*** Record list ***

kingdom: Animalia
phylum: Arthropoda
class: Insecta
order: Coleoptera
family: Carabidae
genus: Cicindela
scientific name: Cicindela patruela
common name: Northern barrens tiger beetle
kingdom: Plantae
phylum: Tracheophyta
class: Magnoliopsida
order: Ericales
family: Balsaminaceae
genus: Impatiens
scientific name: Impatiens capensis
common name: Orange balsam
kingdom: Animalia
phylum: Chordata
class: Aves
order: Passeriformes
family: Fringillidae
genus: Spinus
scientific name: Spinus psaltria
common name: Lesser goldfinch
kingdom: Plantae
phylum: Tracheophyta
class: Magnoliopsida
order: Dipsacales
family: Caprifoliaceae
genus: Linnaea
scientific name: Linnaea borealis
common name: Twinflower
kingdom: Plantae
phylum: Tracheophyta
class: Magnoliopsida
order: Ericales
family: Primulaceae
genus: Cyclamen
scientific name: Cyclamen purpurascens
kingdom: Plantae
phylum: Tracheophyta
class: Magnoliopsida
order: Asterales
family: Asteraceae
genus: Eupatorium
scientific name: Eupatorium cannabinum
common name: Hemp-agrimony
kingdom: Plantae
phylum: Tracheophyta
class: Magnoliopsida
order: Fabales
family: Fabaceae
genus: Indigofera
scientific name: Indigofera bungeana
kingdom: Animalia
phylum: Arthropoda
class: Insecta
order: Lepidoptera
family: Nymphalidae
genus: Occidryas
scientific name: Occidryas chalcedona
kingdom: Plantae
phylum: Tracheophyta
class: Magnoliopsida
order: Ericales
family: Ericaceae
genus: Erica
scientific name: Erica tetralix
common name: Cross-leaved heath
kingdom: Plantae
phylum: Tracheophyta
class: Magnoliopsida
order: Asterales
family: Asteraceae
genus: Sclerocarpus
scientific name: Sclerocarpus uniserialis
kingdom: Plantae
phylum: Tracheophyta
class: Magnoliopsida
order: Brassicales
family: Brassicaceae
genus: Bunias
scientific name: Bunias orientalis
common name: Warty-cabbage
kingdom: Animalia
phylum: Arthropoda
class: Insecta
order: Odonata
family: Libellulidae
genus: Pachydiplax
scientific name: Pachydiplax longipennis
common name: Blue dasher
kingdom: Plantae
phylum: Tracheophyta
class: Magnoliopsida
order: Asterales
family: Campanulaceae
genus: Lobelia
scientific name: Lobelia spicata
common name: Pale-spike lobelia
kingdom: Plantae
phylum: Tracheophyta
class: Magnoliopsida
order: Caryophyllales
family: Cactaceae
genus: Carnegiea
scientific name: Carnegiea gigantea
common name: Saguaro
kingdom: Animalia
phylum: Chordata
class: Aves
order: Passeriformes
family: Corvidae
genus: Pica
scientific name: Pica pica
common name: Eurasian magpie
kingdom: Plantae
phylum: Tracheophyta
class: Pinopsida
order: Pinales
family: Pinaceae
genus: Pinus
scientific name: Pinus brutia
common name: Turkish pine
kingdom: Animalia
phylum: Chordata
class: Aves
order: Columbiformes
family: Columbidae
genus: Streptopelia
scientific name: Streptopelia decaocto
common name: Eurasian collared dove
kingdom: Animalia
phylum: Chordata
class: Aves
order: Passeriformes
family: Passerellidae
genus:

***

▸ Work to do: Set down the entries above word for word, starting at their first line and ending at the line that contains "family: Nymphalidae". Include both of those lines.

▸ Answer to the exercise:
kingdom: Animalia
phylum: Arthropoda
class: Insecta
order: Coleoptera
family: Carabidae
genus: Cicindela
scientific name: Cicindela patruela
common name: Northern barrens tiger beetle
kingdom: Plantae
phylum: Tracheophyta
class: Magnoliopsida
order: Ericales
family: Balsaminaceae
genus: Impatiens
scientific name: Impatiens capensis
common name: Orange balsam
kingdom: Animalia
phylum: Chordata
class: Aves
order: Passeriformes
family: Fringillidae
genus: Spinus
scientific name: Spinus psaltria
common name: Lesser goldfinch
kingdom: Plantae
phylum: Tracheophyta
class: Magnoliopsida
order: Dipsacales
family: Caprifoliaceae
genus: Linnaea
scientific name: Linnaea borealis
common name: Twinflower
kingdom: Plantae
phylum: Tracheophyta
class: Magnoliopsida
order: Ericales
family: Primulaceae
genus: Cyclamen
scientific name: Cyclamen purpurascens
kingdom: Plantae
phylum: Tracheophyta
class: Magnoliopsida
order: Asterales
family: Asteraceae
genus: Eupatorium
scientific name: Eupatorium cannabinum
common name: Hemp-agrimony
kingdom: Plantae
phylum: Tracheophyta
class: Magnoliopsida
order: Fabales
family: Fabaceae
genus: Indigofera
scientific name: Indigofera bungeana
kingdom: Animalia
phylum: Arthropoda
class: Insecta
order: Lepidoptera
family: Nymphalidae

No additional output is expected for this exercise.